Work order: Your answer is one number: the count of lines below that hold the word "Bearish".

*** Opening Information given ***

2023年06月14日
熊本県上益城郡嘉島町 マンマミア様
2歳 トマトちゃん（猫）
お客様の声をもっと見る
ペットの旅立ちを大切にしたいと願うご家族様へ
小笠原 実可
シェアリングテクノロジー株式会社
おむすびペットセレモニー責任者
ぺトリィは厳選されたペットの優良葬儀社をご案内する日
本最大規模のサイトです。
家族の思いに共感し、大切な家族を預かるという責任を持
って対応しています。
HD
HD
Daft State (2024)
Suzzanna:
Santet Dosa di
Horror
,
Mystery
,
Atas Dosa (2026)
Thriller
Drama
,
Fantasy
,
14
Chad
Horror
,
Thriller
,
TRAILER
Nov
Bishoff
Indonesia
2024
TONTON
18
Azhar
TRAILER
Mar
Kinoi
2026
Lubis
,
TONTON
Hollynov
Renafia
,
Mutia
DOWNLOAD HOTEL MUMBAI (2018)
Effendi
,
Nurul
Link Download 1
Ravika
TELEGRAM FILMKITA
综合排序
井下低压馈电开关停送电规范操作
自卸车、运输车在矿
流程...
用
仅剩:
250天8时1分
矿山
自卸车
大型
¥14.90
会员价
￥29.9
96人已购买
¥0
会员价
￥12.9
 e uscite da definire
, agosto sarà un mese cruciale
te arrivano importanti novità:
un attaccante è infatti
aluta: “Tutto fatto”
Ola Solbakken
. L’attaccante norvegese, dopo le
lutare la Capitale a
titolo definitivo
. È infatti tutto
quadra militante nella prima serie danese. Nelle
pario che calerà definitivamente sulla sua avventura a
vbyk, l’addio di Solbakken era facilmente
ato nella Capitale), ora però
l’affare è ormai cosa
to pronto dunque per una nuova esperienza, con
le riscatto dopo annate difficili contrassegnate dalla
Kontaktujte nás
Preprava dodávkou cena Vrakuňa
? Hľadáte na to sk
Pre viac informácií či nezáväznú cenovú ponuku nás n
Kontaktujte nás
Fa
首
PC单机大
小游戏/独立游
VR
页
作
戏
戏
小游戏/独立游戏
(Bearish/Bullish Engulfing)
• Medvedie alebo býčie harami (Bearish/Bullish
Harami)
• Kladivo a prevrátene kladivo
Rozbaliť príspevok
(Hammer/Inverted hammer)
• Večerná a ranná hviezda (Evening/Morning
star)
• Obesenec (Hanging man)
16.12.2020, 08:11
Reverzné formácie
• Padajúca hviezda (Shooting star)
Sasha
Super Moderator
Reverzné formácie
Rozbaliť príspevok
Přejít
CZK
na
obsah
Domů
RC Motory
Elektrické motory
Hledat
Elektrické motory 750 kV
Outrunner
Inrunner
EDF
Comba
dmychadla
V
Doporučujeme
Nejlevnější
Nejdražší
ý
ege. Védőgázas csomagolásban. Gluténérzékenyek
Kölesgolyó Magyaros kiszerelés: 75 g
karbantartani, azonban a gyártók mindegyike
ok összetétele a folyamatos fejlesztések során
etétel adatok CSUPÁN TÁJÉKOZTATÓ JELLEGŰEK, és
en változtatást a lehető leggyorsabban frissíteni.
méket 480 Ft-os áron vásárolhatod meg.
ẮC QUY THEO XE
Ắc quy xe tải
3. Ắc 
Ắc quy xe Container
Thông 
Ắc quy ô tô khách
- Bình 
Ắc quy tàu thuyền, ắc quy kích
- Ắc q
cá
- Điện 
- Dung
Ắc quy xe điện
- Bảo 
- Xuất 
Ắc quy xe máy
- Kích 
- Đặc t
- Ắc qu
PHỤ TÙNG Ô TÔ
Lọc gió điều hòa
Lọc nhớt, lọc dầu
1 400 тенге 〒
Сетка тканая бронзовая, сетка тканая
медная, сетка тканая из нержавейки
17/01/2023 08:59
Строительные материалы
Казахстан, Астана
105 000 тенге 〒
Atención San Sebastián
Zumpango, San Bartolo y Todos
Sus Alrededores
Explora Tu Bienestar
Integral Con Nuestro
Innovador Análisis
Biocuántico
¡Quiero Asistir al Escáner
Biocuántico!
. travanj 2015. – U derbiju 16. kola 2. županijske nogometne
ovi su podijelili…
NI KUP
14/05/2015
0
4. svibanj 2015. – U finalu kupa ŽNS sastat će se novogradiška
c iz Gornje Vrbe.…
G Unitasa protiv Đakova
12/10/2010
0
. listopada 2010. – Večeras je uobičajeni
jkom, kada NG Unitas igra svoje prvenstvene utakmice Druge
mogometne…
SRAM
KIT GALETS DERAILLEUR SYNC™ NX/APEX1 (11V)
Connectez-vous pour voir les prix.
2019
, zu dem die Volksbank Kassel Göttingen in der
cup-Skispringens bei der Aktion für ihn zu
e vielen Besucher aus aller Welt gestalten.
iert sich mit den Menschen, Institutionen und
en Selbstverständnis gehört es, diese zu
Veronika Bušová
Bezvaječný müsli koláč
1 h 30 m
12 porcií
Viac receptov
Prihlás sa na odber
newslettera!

*** Closing Information given ***

Exercise output: 2